Marilyn illustrated how the themes of this 43 year old film are still relevant today - both to women and to our culture.
In speaking of the power of psychological projection, Marilyn shared Marie-Louise von Franz’s observation that we often speak of projection from the point of view of the sender, but rarely from the point of view of the receiver.
Then Marilyn described another kind of power — the power of a void, of emptiness — and illustrated how it can become a target for, and even attract projection.
And floating these two powers together, Marilyn reminded us of how easy it is, even today, for women to become targets of projection if their egos have suffered oppression or repression.
Holding this idea — of the non-generative masculine projecting onto the oppressed feminine as a means of amplifying its own power — I can’t help but feel this culturally, right now, during this global pandemic. And I feel it most particularly here in America.
From my point of view, the White House is projecting its self-serving campaign of magical thinking and greed-driven leadership right into the cultural wounds of the archetypal feminine.
The feminine qualities of empathy, compassion, and integrity in both word and action; as well as connection to/respect for the very ground we walk on — are all being threatened to the point that we can no longer be passive, compliant or silent receivers.
To further clarify the swift speed with which a destructive power can fill a void, Matthews offered this concept from Carl Jung in his Seminar on Nietzsche. Paraphrased like this, “If you hate and despise yourself… then there are hungry animals in your constitution ... There is no radiation, no real warmth; there is hunger and secret stealing.” We become complicit in our own oppression.
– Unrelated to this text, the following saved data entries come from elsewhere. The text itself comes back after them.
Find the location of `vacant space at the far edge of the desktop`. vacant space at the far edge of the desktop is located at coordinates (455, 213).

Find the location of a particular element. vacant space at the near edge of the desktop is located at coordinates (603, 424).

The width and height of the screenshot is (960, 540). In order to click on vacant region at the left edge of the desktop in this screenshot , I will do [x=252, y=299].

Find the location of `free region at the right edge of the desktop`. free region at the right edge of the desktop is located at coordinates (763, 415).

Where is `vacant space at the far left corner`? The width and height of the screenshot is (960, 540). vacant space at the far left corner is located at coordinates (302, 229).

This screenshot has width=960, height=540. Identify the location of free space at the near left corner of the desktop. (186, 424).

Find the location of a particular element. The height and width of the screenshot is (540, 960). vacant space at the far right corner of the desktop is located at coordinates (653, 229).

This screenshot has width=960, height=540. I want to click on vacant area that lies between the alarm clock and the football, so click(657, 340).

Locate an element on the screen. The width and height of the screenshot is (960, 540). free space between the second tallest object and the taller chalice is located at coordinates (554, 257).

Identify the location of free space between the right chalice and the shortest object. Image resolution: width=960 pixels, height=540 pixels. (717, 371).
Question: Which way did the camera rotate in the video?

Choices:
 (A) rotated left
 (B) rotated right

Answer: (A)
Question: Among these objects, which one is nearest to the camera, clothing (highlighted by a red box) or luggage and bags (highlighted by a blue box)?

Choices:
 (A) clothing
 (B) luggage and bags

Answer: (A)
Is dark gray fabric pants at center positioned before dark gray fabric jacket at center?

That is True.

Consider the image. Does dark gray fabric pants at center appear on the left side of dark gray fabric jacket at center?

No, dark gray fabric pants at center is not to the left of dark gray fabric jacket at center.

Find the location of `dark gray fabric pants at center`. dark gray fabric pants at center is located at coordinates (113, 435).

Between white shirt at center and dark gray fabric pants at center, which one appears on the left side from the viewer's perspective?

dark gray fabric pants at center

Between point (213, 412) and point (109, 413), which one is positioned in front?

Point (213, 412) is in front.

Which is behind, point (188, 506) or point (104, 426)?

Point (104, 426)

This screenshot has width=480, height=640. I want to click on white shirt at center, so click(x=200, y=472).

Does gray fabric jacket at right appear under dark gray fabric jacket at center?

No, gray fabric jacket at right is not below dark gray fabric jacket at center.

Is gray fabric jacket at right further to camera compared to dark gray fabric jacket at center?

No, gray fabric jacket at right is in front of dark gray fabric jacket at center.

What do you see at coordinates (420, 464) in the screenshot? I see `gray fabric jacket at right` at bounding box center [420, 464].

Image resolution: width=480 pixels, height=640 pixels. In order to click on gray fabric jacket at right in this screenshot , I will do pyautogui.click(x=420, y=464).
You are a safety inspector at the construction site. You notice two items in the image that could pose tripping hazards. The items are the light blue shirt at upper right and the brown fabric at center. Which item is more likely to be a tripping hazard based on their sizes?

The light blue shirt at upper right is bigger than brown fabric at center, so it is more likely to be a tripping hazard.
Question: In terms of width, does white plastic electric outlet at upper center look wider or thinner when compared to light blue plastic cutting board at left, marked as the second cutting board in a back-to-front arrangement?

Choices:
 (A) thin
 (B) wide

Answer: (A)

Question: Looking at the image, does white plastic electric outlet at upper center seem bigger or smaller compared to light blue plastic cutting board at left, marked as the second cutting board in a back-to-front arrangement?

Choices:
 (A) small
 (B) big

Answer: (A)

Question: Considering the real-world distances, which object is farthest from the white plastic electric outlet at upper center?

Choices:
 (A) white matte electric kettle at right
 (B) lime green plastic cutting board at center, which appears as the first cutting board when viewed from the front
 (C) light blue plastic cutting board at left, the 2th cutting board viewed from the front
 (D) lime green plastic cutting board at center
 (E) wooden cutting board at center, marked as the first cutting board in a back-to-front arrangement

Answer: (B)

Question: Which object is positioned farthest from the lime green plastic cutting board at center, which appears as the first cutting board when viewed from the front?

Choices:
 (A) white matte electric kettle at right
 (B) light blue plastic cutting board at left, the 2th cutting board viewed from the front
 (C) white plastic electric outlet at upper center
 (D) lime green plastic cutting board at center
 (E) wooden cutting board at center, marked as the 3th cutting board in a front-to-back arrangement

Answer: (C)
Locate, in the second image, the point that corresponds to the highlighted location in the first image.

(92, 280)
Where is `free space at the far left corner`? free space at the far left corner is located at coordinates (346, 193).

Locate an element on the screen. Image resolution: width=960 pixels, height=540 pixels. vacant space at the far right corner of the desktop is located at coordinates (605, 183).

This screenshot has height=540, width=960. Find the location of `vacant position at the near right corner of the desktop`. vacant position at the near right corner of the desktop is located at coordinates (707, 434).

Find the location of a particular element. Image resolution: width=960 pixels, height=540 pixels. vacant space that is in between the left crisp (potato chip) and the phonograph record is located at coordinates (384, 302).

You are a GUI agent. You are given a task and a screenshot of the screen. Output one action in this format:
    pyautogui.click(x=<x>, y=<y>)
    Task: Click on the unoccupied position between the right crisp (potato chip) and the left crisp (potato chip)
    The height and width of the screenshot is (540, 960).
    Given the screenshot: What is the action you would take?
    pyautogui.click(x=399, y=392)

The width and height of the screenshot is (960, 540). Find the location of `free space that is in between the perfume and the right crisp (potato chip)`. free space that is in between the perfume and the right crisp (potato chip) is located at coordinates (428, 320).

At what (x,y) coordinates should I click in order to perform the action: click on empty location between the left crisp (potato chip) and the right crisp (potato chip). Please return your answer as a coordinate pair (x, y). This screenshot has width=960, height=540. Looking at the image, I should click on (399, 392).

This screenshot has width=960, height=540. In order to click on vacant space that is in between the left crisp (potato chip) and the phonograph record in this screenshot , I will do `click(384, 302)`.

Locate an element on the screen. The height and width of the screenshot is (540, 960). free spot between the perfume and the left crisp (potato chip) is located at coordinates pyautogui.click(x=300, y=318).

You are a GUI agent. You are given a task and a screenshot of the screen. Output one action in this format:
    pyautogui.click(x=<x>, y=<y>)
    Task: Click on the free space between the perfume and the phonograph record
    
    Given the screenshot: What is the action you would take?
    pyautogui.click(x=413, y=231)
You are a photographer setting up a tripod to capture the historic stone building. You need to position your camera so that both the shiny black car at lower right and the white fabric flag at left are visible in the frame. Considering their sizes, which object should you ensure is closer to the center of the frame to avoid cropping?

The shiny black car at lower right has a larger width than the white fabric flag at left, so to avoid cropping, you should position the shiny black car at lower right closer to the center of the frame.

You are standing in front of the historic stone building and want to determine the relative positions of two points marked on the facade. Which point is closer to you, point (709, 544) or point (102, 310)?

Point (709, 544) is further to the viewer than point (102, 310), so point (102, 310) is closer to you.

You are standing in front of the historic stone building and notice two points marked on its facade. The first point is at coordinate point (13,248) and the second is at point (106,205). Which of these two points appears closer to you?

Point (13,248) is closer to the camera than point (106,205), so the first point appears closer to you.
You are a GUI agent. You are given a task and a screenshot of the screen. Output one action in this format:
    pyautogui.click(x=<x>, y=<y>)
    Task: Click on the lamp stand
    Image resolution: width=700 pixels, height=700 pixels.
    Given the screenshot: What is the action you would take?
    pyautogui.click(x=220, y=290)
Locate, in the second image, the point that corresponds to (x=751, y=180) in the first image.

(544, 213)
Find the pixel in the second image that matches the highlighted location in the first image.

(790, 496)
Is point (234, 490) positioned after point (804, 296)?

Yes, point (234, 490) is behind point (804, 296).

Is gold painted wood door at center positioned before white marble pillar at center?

The hungry animal inside each of us opens the door for the hungry animal of our culture.
From this orientation to animal hunger, I felt the call of its opposite, and I immediately heard in my head a line from Mary Oliver’s Wild Geese, “Let the soft animal of your body love what it loves.”
And I hold the images of these two very different animals as two aspects of human nature that are in conflict in our culture as well as in our individual psyches. Culturally, I see ‘the hungry animal that steals’ as our political leadership, and ‘the soft animal of our body’ as the feminine aspects of leadership that are rooted in love.
And now, with a pandemic raging and an election looming, we find ourselves at a crux where the soft animal of our body needs to claim its power. We’re at a turning point and it's time for the oppressed feminine energies in both men and women to rise and say No More to the insatiable hunger of oppressors.
Many thanks again to Marilyn Matthews for offering us her valuable perspective.